Download chickens.csv to your working directory. Make sure to set your working directory appropriately! This dataset was created by modifying the R built-in dataset chickwts.
Import the chickens.csv data into R. Store it in a data.frame named ch_df and print out the entire ch_df to the screen.
setwd("~/Data 101")
ch_df<-read.csv("chickens.csv")
library(tidyverse)
## Warning: package 'tidyverse' was built under R version 4.1.3
## -- Attaching packages --------------------------------------- tidyverse 1.3.1 --
## v ggplot2 3.3.5 v purrr 0.3.4
## v tibble 3.1.6 v dplyr 1.0.7
## v tidyr 1.1.4 v stringr 1.4.0
## v readr 2.1.1 v forcats 0.5.1
## -- Conflicts ------------------------------------------ tidyverse_conflicts() --
## x dplyr::filter() masks stats::filter()
## x dplyr::lag() masks stats::lag()
view(ch_df)
There are some missing values in this dataset. Unfortunately they are represented in a number of different ways.
sum(is.na(ch_df))
## [1] 7
ch_df[ch_df == ""]<-NA
ch_df[ch_df == "na"]<-NA
ch_df[ch_df == "N/A"]<-NA
ch_df[ch_df == "?"]<-NA
ch_df[ch_df == "NA"]<-NA
ch_df[ch_df == "-"]<-NA
view(ch_df)
ch_df <- ch_df %>%
mutate(weight = replace(weight, weight == "na", NA)) %>%
mutate(weight = replace(weight, weight == "N/A", NA)) %>%
mutate(weight = replace(weight, weight == "", NA)) %>%
mutate(weight = replace(weight, weight == "?", NA)) %>%
mutate(weight = replace(weight, weight == "NA", NA))
ch_df <- ch_df %>%
mutate(feed = replace(feed, feed == "na", NA)) %>%
mutate(feed = replace(feed, feed == "N/A", NA)) %>%
mutate(feed = replace(feed, feed == "", NA)) %>%
mutate(feed = replace(feed, feed == "?", NA)) %>%
mutate(feed = replace(feed, feed == "NA", NA))
Now that the dataset is clean, let’s see what percentage of our data is missing.
mean(is.na(ch_df$weight))*100
## [1] 21.12676
print("Percentage of missing data in the weight column: 21.13%")
## [1] "Percentage of missing data in the weight column: 21.13%"
mean(is.na(ch_df$feed))*100
## [1] 14.08451
print("Percentage of missing data in the weight column: 14.09%")

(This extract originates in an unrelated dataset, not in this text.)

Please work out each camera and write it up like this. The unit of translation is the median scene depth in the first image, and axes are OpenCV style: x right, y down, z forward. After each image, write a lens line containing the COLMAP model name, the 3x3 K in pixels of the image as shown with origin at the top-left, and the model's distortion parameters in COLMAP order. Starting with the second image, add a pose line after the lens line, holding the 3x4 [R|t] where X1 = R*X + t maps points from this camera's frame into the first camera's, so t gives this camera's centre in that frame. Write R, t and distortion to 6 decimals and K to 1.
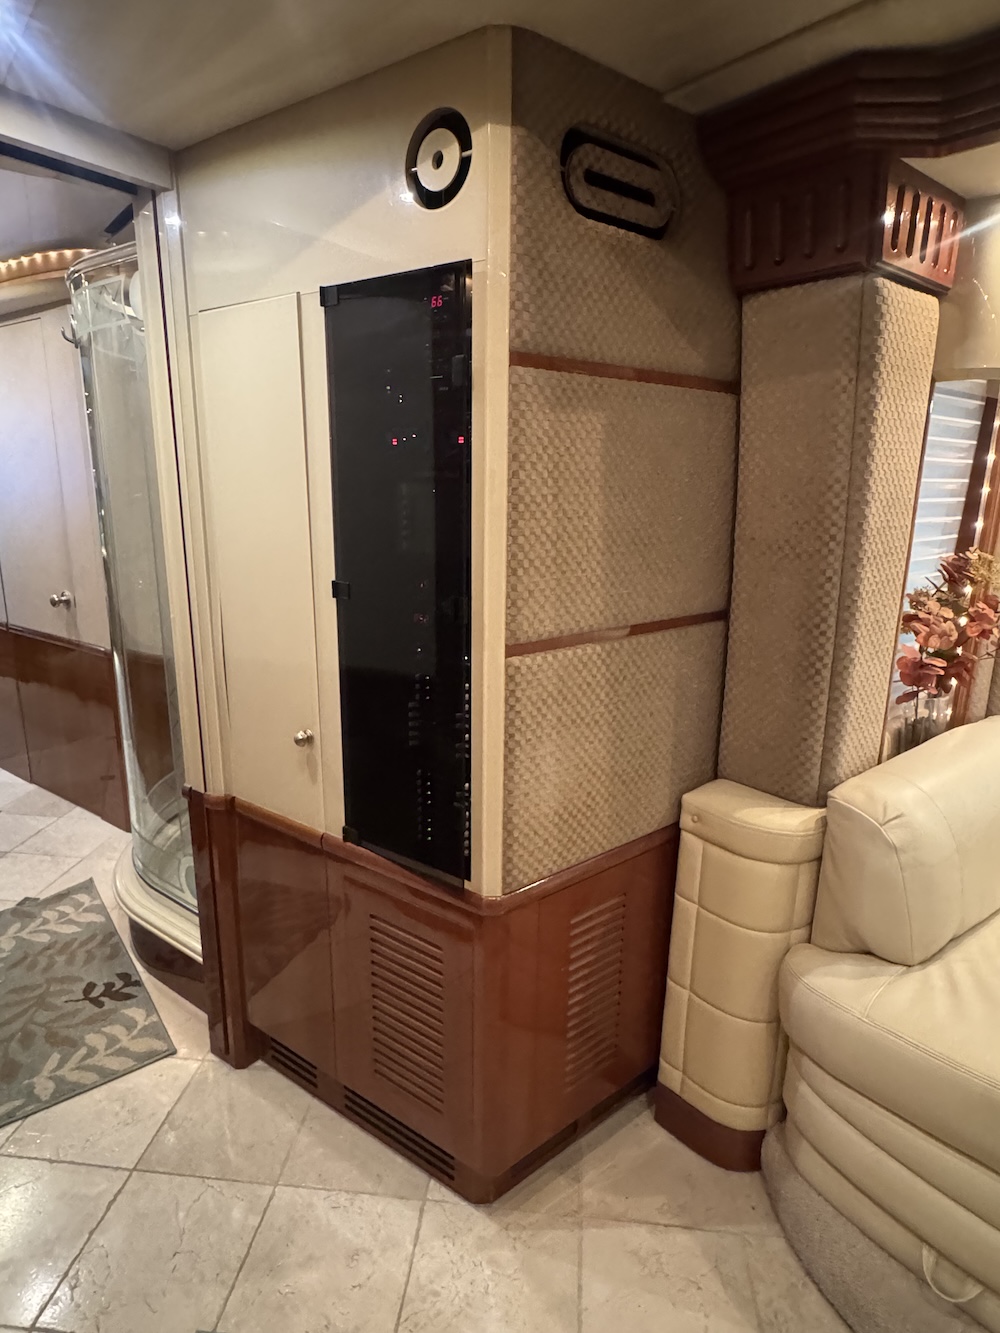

## [1] "Percentage of missing data in the weight column: 14.09%"
mean(is.na(ch_df))*100
## [1] 17.60563
print("Percentage of missing data in the weight column: 17.61%")
## [1] "Percentage of missing data in the weight column: 17.61%"
EXTRA CREDIT (Optional): Figure out how to create these print statements so that the name and percentage number are not hard-coded into the statement. In other words, so that the name and percentage number are read in dynamically (for example, from a variable, from a function call, etc.) instead of just written in the statement. Please ask me for clarification if necessary.
x<-mean(is.na(ch_df$weight))*100
y<-mean(is.na(ch_df$feed))*100
z<-mean(is.na(ch_df))*100
cat("weight column:", x,"\n")
## weight column: 21.12676
cat("feed column:", y,"\n")
## feed column: 14.08451
cat("entire dataset:", z, "\n")
## entire dataset: 17.60563
ch_df$weight<-as.character(ch_df$weight)
ch_df$weight<-as.numeric(ch_df$weight)
Chick<-ch_df %>%
group_by(feed)%>%
summarise(weight_mean=mean(weight,na.rm = TRUE),weight_median=median(weight,na.rm = TRUE))
view(Chick)
which.max(Chick$weight_median)
## [1] 7
Chick[7,]
## # A tibble: 1 x 3
## feed weight_mean weight_median
## <chr> <dbl> <dbl>
## 1 sunflower 353. 340
ggplot(ch_df, aes(weight, fill = "weight")) +
geom_histogram()
## `stat_bin()` using `bins = 30`. Pick better value with `binwidth`.
## Warning: Removed 15 rows containing non-finite values (stat_bin).
ggplot(ch_df, aes(feed, weight)) +
geom_boxplot()
## Warning: Removed 15 rows containing non-finite values (stat_boxplot).
ggplot(ch_df, aes(feed, weight, fill= feed)) +
geom_boxplot()+
labs(x = "feed", y = "weight", title = "Weights of Feed")
## Warning: Removed 15 rows containing non-finite values (stat_boxplot).